De acuerdo con las condiciones de uso del sistema, los códigos, claves, factores de autenticación, dispositivos o cualquier otro elemento utilizado para identificarse mediante Cl@ve deben ser custodiados por su titular y utilizados exclusivamente por el propio ciudadano para realizar trámites en su nombre.
En este sentido, no está permitido que terceros —personas físicas o jurídicas, públicas o privadas— soliciten, capten, reproduzcan o utilicen los mecanismos de autenticación de Cl@ve del ciudadano para acceder en su nombre a los servicios electrónicos de las Administraciones Públicas, ni que intermedien en el proceso de identificación o autenticación.
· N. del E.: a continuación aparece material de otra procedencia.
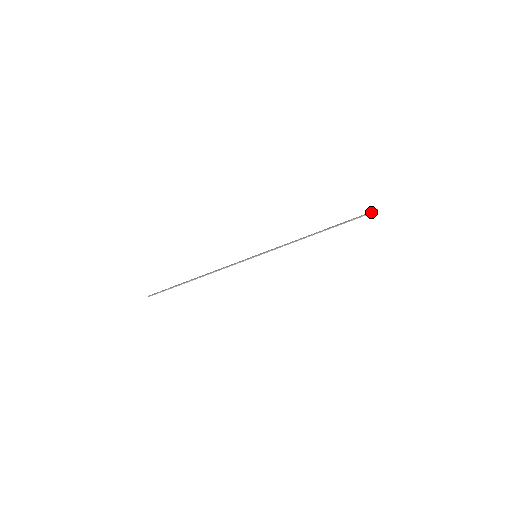
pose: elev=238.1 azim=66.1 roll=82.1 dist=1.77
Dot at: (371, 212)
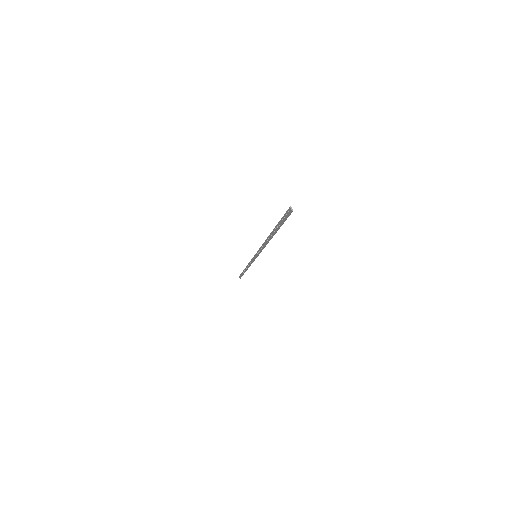
Dot at: (288, 214)
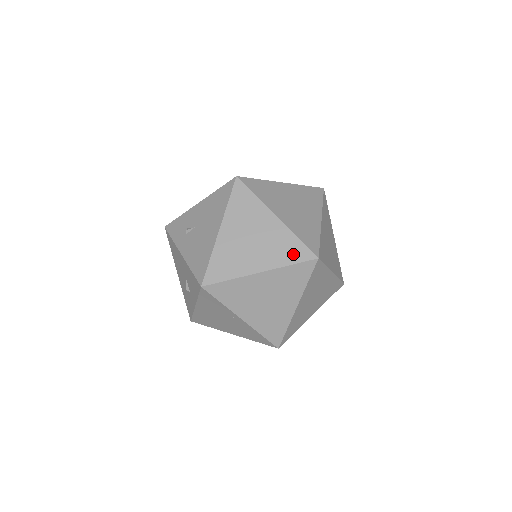
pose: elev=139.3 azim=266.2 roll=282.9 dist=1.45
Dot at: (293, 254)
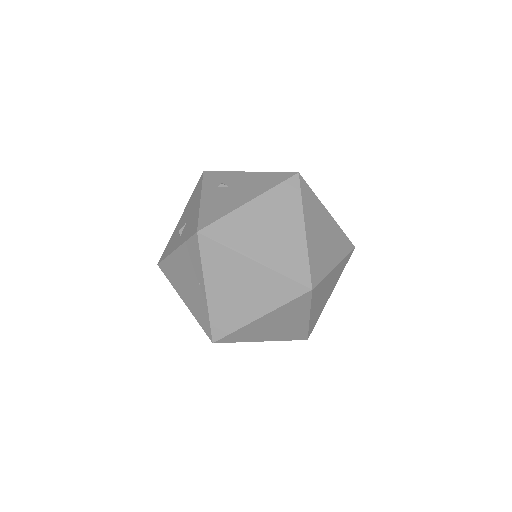
Dot at: (294, 269)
En particular, constituye un uso indebido del sistema:
-
acceder a servicios electrónicos en nombre del ciudadano utilizando sus credenciales o factores de autenticación, incluso con su consentimiento,
-
utilizar soluciones basadas en captura o reutilización de credenciales, proxying, automatización de autenticaciones, robotización, scripting o cualquier mecanismo de intermediación técnica,
-
reproducir o presentar al ciudadano códigos QR, notificaciones o peticiones de autenticación generadas por sistemas interpuestos,
-
o almacenar, tratar o reutilizar códigos de un solo uso, contraseñas o cualquier otro elemento destinado a autenticar al ciudadano.
La autenticación mediante Cl@ve debe realizarse siempre de forma directa por el ciudadano, desde la sede electrónica o servicio público oficial al que desea acceder.
Si recibe una petición de autenticación, código QR o solicitud de confirmación en el contexto de una web, aplicación o servicio de una empresa privada o de un tercero no autorizado, no debe confirmarla.
La Agencia Tributaria podrá adoptar las medidas técnicas y organizativas necesarias para proteger al ciudadano, preservar la seguridad del sistema y evitar el uso indebido de los mecanismos de identificación y autenticación.